SOURCE ::
Adding new R packages to DHARMA
I receive a lot of request for supporting further R packages with DHARMa, so here a few general technical comments regarding this topic:
Absolutely essential for adding new packages is
-
a simulate function (ideally with the option to condition on REs) that allows simulating new data from a fitted model (more explanations on utility and requirements of a simulate function in the section below).
-
a predict function. Ideal would be again an option to modifying which REs are included in the predictions. If this option is not available, it would be preferable to do predictions unconditionally, i.e. without the random effect estimates (because of https://github.com/florianhartig/DHARMa/issues/43)
Moreover, it would be very convenient to have support for all standard functions for lme4, in particular
- family(),
- model.frame()
- coef() for fixed effect models
- ranef() / fixef() for mixed effect models
If a simulate function is not available, I might code one in exceptional cases, but generally, I have decided to keep this type of activity to a minimum within DHARMa. The reason is that, as explained below, a simulate has very broad applications, and is tightly connected to model code, so in terms of import, visibility, package development and maintenance, such a function is much better placed in the respective package than in DHARMa.
Thus, to add new packages to DHARMa, there are currently three ways / ideas
-
Ask the maintainers of the respective regression package to create a general simulate function, or create one yourself and make a pull request - once this is available, I can immediately add the package to DHARMa
-
Code a custom (non-general) simulate function: as an interim solution, you can write a custom simulate function for the specific model you are working with. For a specific case, this shouldn't be particularly difficult - it will usually involve using the predict function and adding the random distribution, plus potentially drawing new data for the random effects or other hierarchical levels. Technically, you can either write a function to simulate data by hand and then use the createDHARMa function to read in simulations from your function into DHARMa, or code this as a local S3 function(i.e. as in myClass.simulate()). The latter is more convenient and allows you to use a wider range of options, but maybe requires a bit more testing. An example of a quick-and-dirty hand-coded simulate function below
-
Create a new simulate package Generally, I have to say that it makes much more sense to me to add simulate functions to the respective packages. That being said, on an recent R hackathon, we have started toying around with the idea of a simulate package with the goal to provide a general simulate function, together with interfaces to the various regression packages that don't provide such a function. If you're interested to contribute to this project, get in touch. I can't say when and if this will be operational.

EXTRACTED RECORDS ::

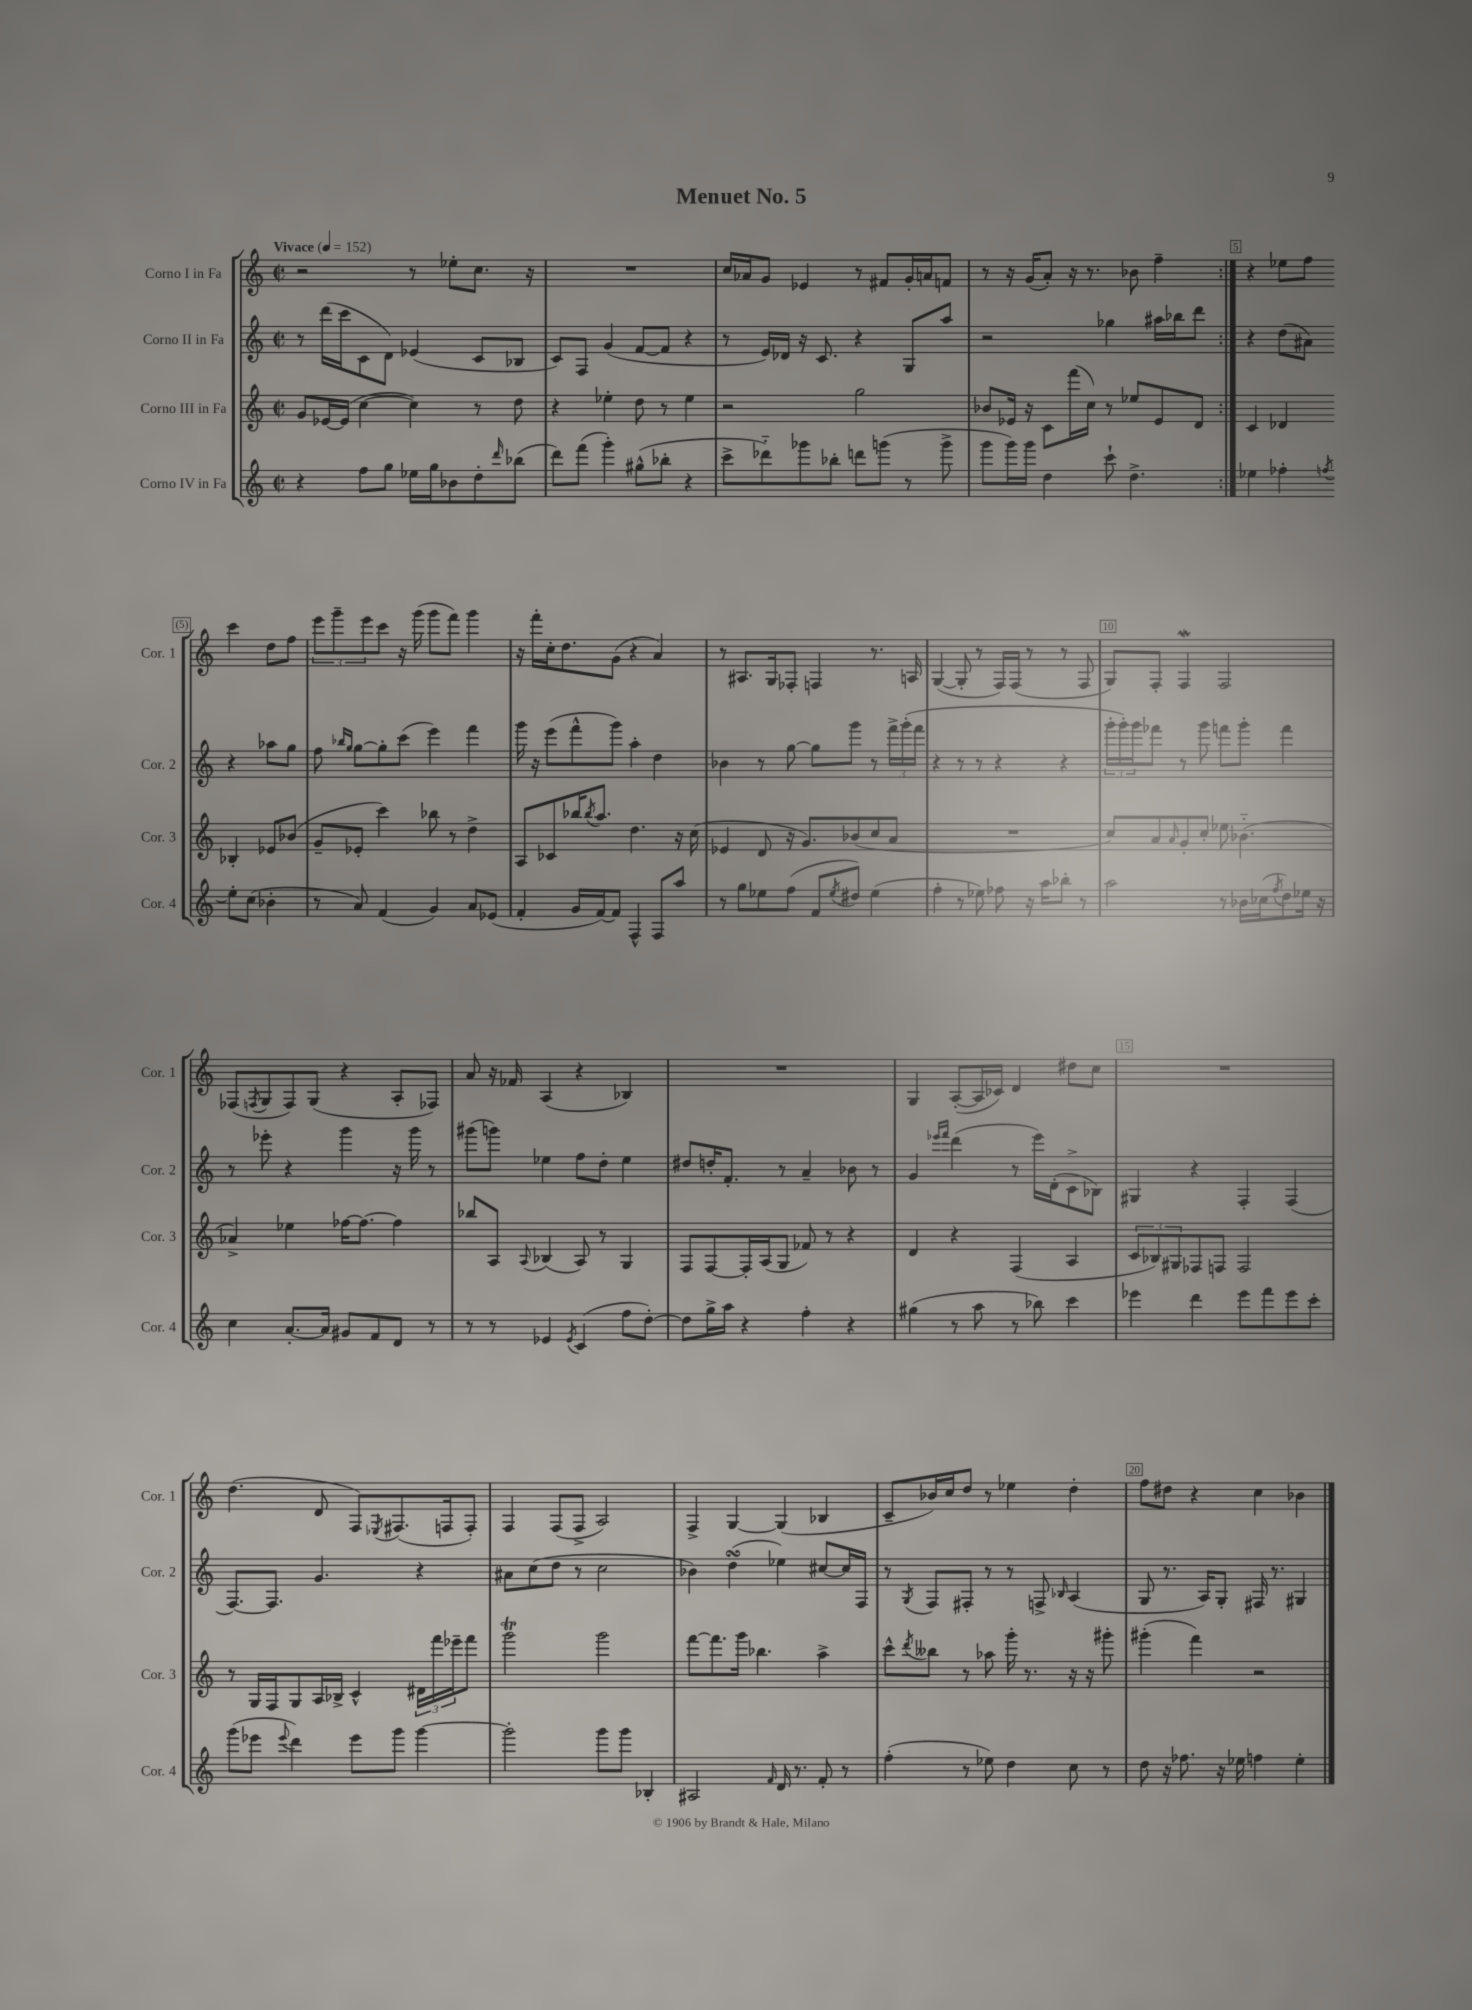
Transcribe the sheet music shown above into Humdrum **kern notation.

**kern	**kern	**kern	**kern
*part4	*part3	*part2	*part1
*staff4	*staff3	*staff2	*staff1
*I"Corno IV in Fa	*I"Corno III in Fa	*I"Corno II in Fa	*I"Corno I in Fa
*I'Cor. 4	*I'Cor. 3	*I'Cor. 2	*I'Cor. 1
*clefG2	*clefG2	*clefG2	*clefG2
*k[]	*k[]	*k[]	*k[]
*M2/2	*M2/2	*M2/2	*M2/2
*met(c|)	*met(c|)	*met(c|)	*met(c|)
*MM152	*MM152	*MM152	*MM152
=1	=1	=1	=1
!	!	!	!LO:TX:a:B:t=Vivace
4r	8g/L	8r	2r
.	[16e-X/L	(16ddd\LL	.
.	(16e-/JJ]	16ccc\J	.
8ff\L	[4cc\	8c\	.
8gg\J	.	8d\J)	.
16ee-X\LL	4cc\])	(4e-X/	8r
16gg\J	.	.	.
8b-X\	.	.	8ee-X'\L
8dd'\	8r	8c/L	8.cc\J
16qqddd/	.	.	.
(8bb-X\J	8dd\	8B-X/J	.
.	.	.	16r
=2	=2	=2	=2
8ddd\L)	4r	8c/L)	1r
(8fff\J	.	8F/J	.
4ggg'\)	4ee-X'\	(4g/	.
(8gg#X^^\L	8dd\	[8f/L	.
8bb-X'\J	8r	8f/J]	.
4r	4ee-\	4r	.
=3	=3	=3	=3
8ccc^\L	2r	8r	16cc/LL
.	.	.	16a-X/J
8ddd-X\)	.	16e/LL)	8g/J
.	.	16d-X/JJ	.
8ggg-X\	.	16r	4e-X/
.	.	8.c/	.
8bb-X'\J	.	.	.
8dddn\L	2gg\	4r	8r
(8gggn\J	.	.	8f#X/L
8r	.	8G/L	16g'/L
.	.	.	16an/J
8ggg^\	.	8aa/J	8fn/J
=4	=4	=4	=4
8ggg\L	8b-X/L	2r	8r
16ggg\L)	16e-X/Jk	.	16r
16ggg\JJ	16r	.	(16g/KL
4dd\	8c\L	.	8a'/J)
.	(16fff\L	.	16r
.	16cc\JJ)	.	8.r
8ccc`\	8r	4gg-X\	.
4.dd^\	8ee-X/L	.	8b-X\
.	8e-/	16aa#X\LL	4ff~\
.	.	16bb-X\J	.
.	8d/J	8ddd\J	.
=5:|!	=5:|!	=5:|!	=5:|!
4ee-X\	4c/	4r	4r
4ff-X'\	4d-X/	(8dd\L	8ee-X\L
.	.	8a#X\J)	8ff\J
8qffn/	.	.	.
8ee-'\L	4B-X'/	4r	4ccc\
(8cc\J	.	.	.
4b-X'\	8e-X/L	8aa-X\L	8dd\L
.	(8b-X/J	8gg\J	8ff\J
!!LO:LB:g=z
=6	=6	=6	=6
8r	8g~/L	8ff\	12eee\L
.	.	.	12ggg~\
.	.	16qqbb-X/LL	.
.	.	16qqgg/JJ	.
8a/)	8e-X'/J	[8gg\L	.
.	.	.	12eee\
(4f/	4ccc\)	8gg'\]	8ccc\J
.	.	(8ccc\J	16r
.	.	.	(16ggg\
4g/)	8bb-X\	4eee\)	8ggg\L
.	8r	.	8fff\J)
8a/L	4dd^\	4fff\	4ggg\
(8e-X/J	.	.	.
=7	=7	=7	=7
4f'/	8A/L	16ggg\	16r
.	.	16r	16fff'\LL
.	8c-X/	(8eee\L	16cc'\J
.	.	.	8.dd\
16g/LL	16bb-X/K	8fff^^\	.
.	8qbb-/	.	.
[16f/J)	8.aa/J	.	.
8f/J]	.	8ggg\J)	(8g\J
4F^^/	4.dd\	4aa'\	4r
8F/L	.	4dd\	4a/)
8aa/J	16r	.	.
.	(16cc\	.	.
=8	=8	=8	=8
8r	4e-X/	4b-X\	8r
8gg\L	.	.	8.A#X/L
8ee-X\	8d/	8r	.
.	.	.	16G/k
(8ff\J	16r	[8gg\	8F-X'/J
.	8.g/L)	.	.
8f/L	.	8gg\L]	4Fn/
8qee-/	.	.	.
8dd#X/J)	(8b-X/	8ggg\J	.
(4ee-\	8cc/	8r	8.r
.	8a/J	24fff^\LL	.
.	.	(24ggg'\	.
.	.	.	16An/
.	.	24fff\JJ	.
=9	=9	=9	=9
4ff'\	1r	4r	([4G/
8r	.	8r	8G'/]
8ee-X\)	.	8r	8r
8ff-X\	.	4r	16F/LL)
.	.	.	(16F/JJ
16r	.	.	8r
16aa\KL	.	.	.
8bb-X'\J	.	4r	8r
8r	.	.	8F/
=10	=10	=10	=10
2aa\	8cc/L)	24ggg'\LL	8G/L)
.	.	24ggg'\)	.
.	.	24ggg\J	.
.	8a/	8fff-X\J	8F'/J
.	16qqa/	.	.
.	8g'/	8r	4Fw/
.	8cc'/J	8ggg\	.
8r	8ee-X\	8fffn\L	2F/
16b-X\LL	(4.b-X\	8ggg'\J	.
(16cc-X\J	.	.	.
8qff/	.	.	.
8dd\)	.	4fff\	.
16ee-X\Jk	.	.	.
16r	.	.	.
!!LO:LB:g=z
=11	=11	=11	=11
4cc\	4a-X^/)	8r	(8F-X/L
.	.	.	8qFn/
.	.	8eee-X'\	8G/
[8.a'/L	4ee-X\	4r	8F/)
.	.	.	(8G/J
16a/Jk]	.	.	.
8g#X/L	[16ff-X\KL	4ggg\	4r
.	8.ff-\J_	.	.
8f/	.	.	.
8d/J	4ff-\]	16r	8A'/L
.	.	16ggg\	.
8r	.	8r	8F-X/J)
=12	=12	=12	=12
8r	8bb-X/L	(8ggg#X\L	8a/
8r	8A/J	8gggn\J)	16r
.	.	.	16f-X/
.	8qqA/	.	.
4e-X/	(4B-X/	4ee-X\	(4A/
8qe-/	.	.	.
(4c/	8A/)	8ff\L	4r
.	8r	8dd'\J	.
8ff\L	4G/	4ee-\	4B-X/)
[8dd'\J)	.	.	.
=13	=13	=13	=13
8dd\L]	8F/L	8dd#X/L	1r
16gg^\L	[8F/	16ddn'/K	.
16aa\JJ	.	8.f'/J	.
4r	16F'/L]	.	.
.	(16A/J	.	.
.	8G/J	8r	.
4ff'\	8f-X/)	4a~/	.
.	8r	.	.
4r	4r	8b-X\	.
.	.	8r	.
=14	=14	=14	=14
(4gg#X\	4d/	4g/	4G/
.	.	16qqeee-X/LL	.
.	.	16qqfff/JJ	.
8r	4r	(4ddd\	([8A'/L
8aa\	.	.	16A/L]
.	.	.	16c-X/JJ)
8r	(4F/	8r	4d/
8bb-X\)	.	16eee-\LL)	.
.	.	(16d'\J	.
4ccc\	4A/	8c^\	8dd#X\L
.	.	8B-X\J)	8cc\J
=15	=15	=15	=15
4eee-X\	12c/L	4G#X/	1r
.	12B-X/)	.	.
.	12G#X/	.	.
4ddd\	8F-X/	4r	.
.	8Fn/J	.	.
8eee-\L	2F/	4F'/	.
8fff\	.	.	.
8eee-\	.	(4F/	.
8ccc'\J	.	.	.
!!LO:LB:g=z
=16	=16	=16	=16
(8ggg\L	8r	[8.F/L)	(4.dd\
8eee-X\J	16G/LL	.	.
.	16F/J	8.F/J]	.
8qqeee-/	.	.	.
4ddd\)	8G/	.	.
.	16A/L	4.g/	8d/
.	16B-X^/JJ	.	.
8eee-\L	4c^^/	.	8F/L)
.	.	.	8qE-X/
8ggg\J	.	.	(8.F#X/
[4ggg\	24d#X\LL	4r	.
.	24fff\	.	.
.	.	.	16Fn/k
.	24eee-X~\J	.	.
.	8fff\J	.	8F'/J)
=17	=17	=17	=17
2ggg'\]	2gggT\	8a#X\L	4F/
.	.	(8cc\	.
.	.	8dd\J	(8F/L
.	.	8r	8F^/J
8ggg\L	2ggg\	2cc\	2A/)
8ggg\J	.	.	.
4B-X'/	.	.	.
=18	=18	=18	=18
2A#X/	[8fff\L	4b-X\)	4F^/
.	8.fff\]	.	.
.	.	(4ddsSSS\	[4G/
.	16ggg\Jk	.	.
.	4.bb-X\	.	.
16qqf/	.	.	.
16d/	.	4ee-X\)	(4G/]
8.r	.	.	.
8f'/	4aa^\	[8cc#X/L	4B-X/
8r	.	16cc#/L]	.
.	.	16F/JJ	.
=19	=19	=19	=19
(4ff'\	8ccc^^\L	8r	8c~/L
.	8qddd/	8qG/	.
.	8bb--X\J	8F/L	16b-X/L)
.	.	.	16cc/J
8r	8r	8F#X'/J	8dd/J
8ee-X\)	8aa-X\	8r	8r
4dd\	16ggg'\	8r	4ee-X\
.	8.r	.	.
.	.	8Fn^/	.
.	.	16qqB-X/	.
8cc\	16r	(4A/	4dd'\
.	16r	.	.
8r	8ggg#X'\	.	.
=20	=20	=20	=20
8dd\	(4ggg#X'\	8G/	8ff\L
16r	.	8.r	8dd#X\J
8.ff-X\	.	.	.
.	4fff\)	.	4r
.	.	16A/KL)	.
16r	.	8G'/J	.
16ee-X\	.	.	.
4ffn\	2r	16F#X/	4cc\
.	.	8.r	.
4ee-'\	.	4G#X/	4b-X\
==	==	==	==
*-	*-	*-	*-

ACTIONS TO TAKE ::
1 – List every standard function that the text on adding R packages to DHARMa says new packages would ideally support.
2 – Carry on the text about adding R packages to DHARMa from the point where it ends.
The entries have no role in what follows.

OUTPUTS IN ORDER ::
1 – family(), model.frame(), coef(), ranef(), fixef()

2 –
How to do hand-coded simulations for unsupported models
As said above, if the model you want to check is not supported by DHARMa, you could still create simulations from the fitted model by hand and then read in those simulations into DHARMa for the respective checks.
The fact that the model is not supported means that it is likely that it doesn't provide a simulate functions. So we have to code this ourselves. Here is an example for a glm (which of course would have a built-in simulate function)
testData = createData(sampleSize = 50, randomEffectVariance = 0)
fittedModel <- glm(observedResponse ~ Environment1, data = testData, family = "poisson")
# in DHARMA, using the simulate.glm function of glm
sims = simulateResiduals(fittedModel)
plot(sims, quantreg = FALSE)
# Doing the same with a handcode simulate function.
# of course this code will only work with a 1-par glm model
simulateMyfit <- function(n=10, fittedModel){
int = coef(fittedModel)[1]
slo = coef(fittedModel)[2]
pred = exp(int + slo * testData$Environment1)
predSim = replicate(n, rpois(length(pred), pred))
return(predSim)
}
sims = simulateMyfit(250, fittedModel)
dharmaRes <- createDHARMa(simulatedResponse = sims, observedResponse = testData$observedResponse, fittedPredictedResponse = predict(fittedModel, type = "response"), integer = T)
plot(dharmaRes)
Another example here
Requirements for a correctly implemented simulate function for an entire model class
What is a simulate function?
A simulate function allows creating new data based on the assumptions and parameters of a fitted statistical model, e.g.
fit <- glm(...)
newData <- simulate(fit)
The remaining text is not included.